■ **Records for this exercise**:

##########

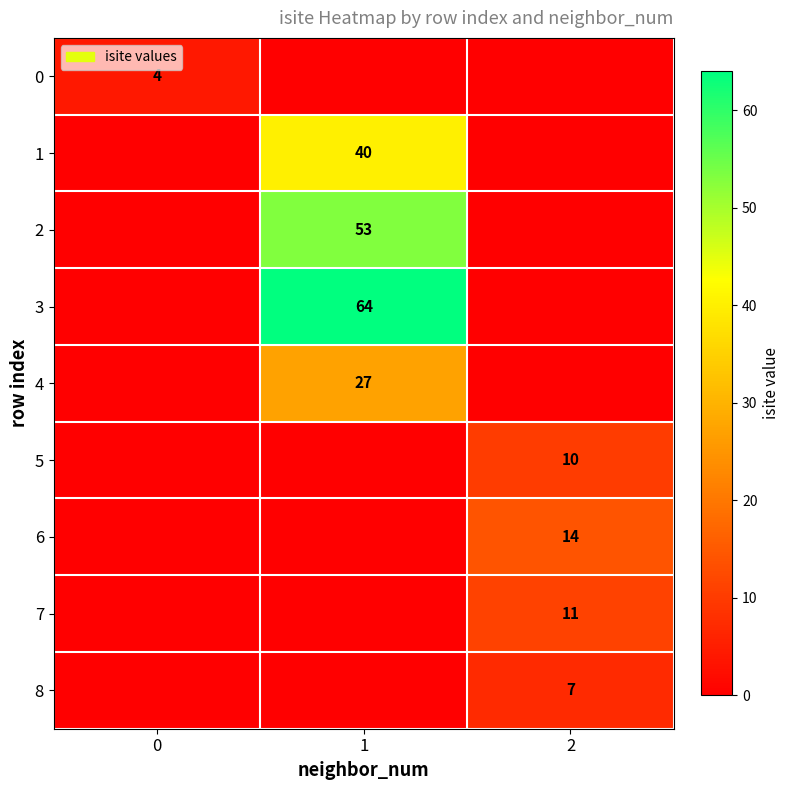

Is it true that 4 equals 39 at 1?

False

##########

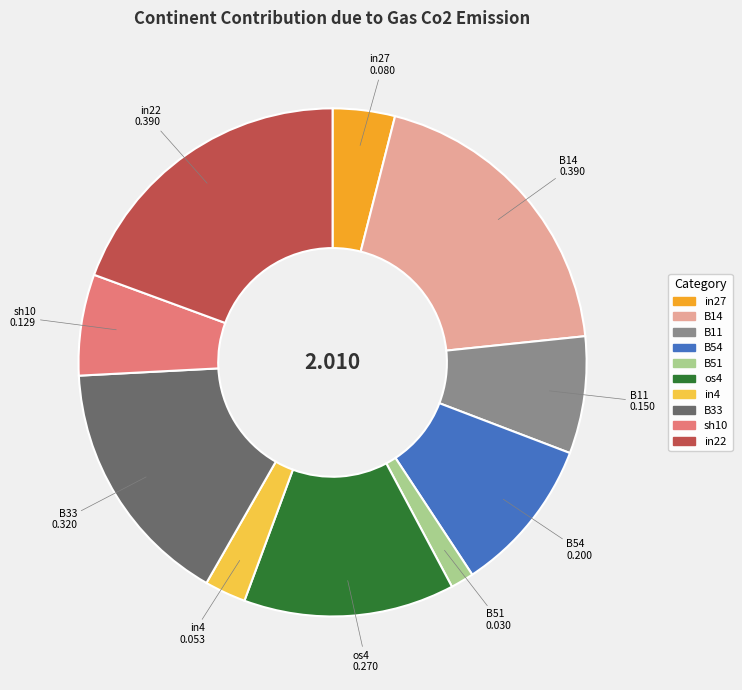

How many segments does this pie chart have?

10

##########

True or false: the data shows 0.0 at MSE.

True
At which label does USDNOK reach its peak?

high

##########

■ **Instruction**: Collect every line of the entries above that contains the string "does". Case counts.

■ **Result**:
How many segments does this pie chart have?
At which label does USDNOK reach its peak?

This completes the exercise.